● **DOCUMENT EXTRACT**:
A network is prone to severe problems if it fails to recover from a service interruption. At present, device reliability is implemented through various detection functions. Once a device fault occurs, the device reports an alarm or requires a reset for fault recovery. However, this mechanism is intended for fault detection of a single module. When a service interruption occurs, the network may fail to promptly recover from the fault, adversely affecting services.
In addition, after receiving a reported fault, maintenance engineers may face a difficulty in collecting fault information, preventing problem locating and adversely affecting device maintenance.
The SAID is promoted to address the preceding issues. The SAID achieves automated device fault diagnosis, fault information collection, and service recovery, comprehensively improving the self-healing capability and maintainability of devices.
SAID node state machine: state triggered when a SAID node detects, diagnoses, and rectifies faults. A SAID node involves seven states: initial, detecting, diagnosing, invalid-diagnose, recovering, judging, and service exception states.
SAID tracing: The SAID collects and stores information generated when a SAID node detects, diagnoses, and rectifies faults. The information can be used to locate the root cause of a fault.
Fault locating in the SAID involves the fault detection, diagnosis, and recovery phases. The SAID has multiple SAID nodes. Each time valid diagnosis is triggered (that is, the recovery process has been triggered), the SAID records the diagnosis process information for fault tracing. The SAID's main processes are described as follows:
Defense startup phase: After the system runs, it instructs modules to deploy fault defense (for example, periodic logic re-loading and entry synchronization), starting the entire device's fault defense.
Detection phase: A SAID node detects faults and finds prerequisites for problem occurrence. Fault detection is classified as periodic detection (for example, periodic traffic decrease detection) or triggered detection (for example, IS-IS Down detection).
Diagnosis phase: Once a SAID node detects a fault, the SAID node diagnoses the fault and collects various fault entries to locate fault causes (only causes based on which recovery measures can be taken need to be located).
Recovery phase: After recording information, the SAID node starts to rectify the fault by level. After the recovery action is completed at each level, the SAID node determines whether services recover (by determining whether the fault symptom disappears). If the fault persists, the SAID node continues to perform the recovery action at the next level until the fault is rectified. The recovery action is gradually performed from a lightweight level to a heavyweight level.
Tracing phase: If the SAID determines the fault and its cause, this fault diagnosis is a valid diagnosis. The SAID then records the diagnosis process. After entering the recovery phase, the SAID records the recovery process for subsequent analysis.

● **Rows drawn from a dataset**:

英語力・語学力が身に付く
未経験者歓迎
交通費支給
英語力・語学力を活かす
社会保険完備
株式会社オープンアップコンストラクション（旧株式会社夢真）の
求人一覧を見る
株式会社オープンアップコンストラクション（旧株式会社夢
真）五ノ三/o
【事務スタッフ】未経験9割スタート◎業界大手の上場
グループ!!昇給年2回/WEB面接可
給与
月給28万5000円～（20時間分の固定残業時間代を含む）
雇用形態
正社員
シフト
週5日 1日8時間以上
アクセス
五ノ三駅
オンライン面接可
...
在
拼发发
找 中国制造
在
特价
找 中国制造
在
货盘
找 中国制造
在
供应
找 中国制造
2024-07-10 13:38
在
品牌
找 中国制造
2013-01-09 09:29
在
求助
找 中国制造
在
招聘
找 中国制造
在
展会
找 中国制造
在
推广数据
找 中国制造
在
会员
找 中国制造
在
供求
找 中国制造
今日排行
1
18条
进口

● **TASKS TO COMPLETE**:
- a) In the SAID description, how many states can a SAID node be in, and what are they?
- b) Using the SAID description, explain in one to three sentences why the SAID was introduced.
These rows are not needed for the tasks.

● **RESPONSES**:
- a) A SAID node can be in seven states: initial, detecting, diagnosing, invalid-diagnose, recovering, judging, and service exception.

- b) Existing device reliability mechanisms are designed to detect faults in a single module, so when a service interruption occurs, the network may not recover promptly and services suffer. Maintenance engineers may also have trouble collecting fault information, which hinders problem locating and device maintenance. The SAID addresses these issues by automating fault diagnosis, fault information collection, and service recovery.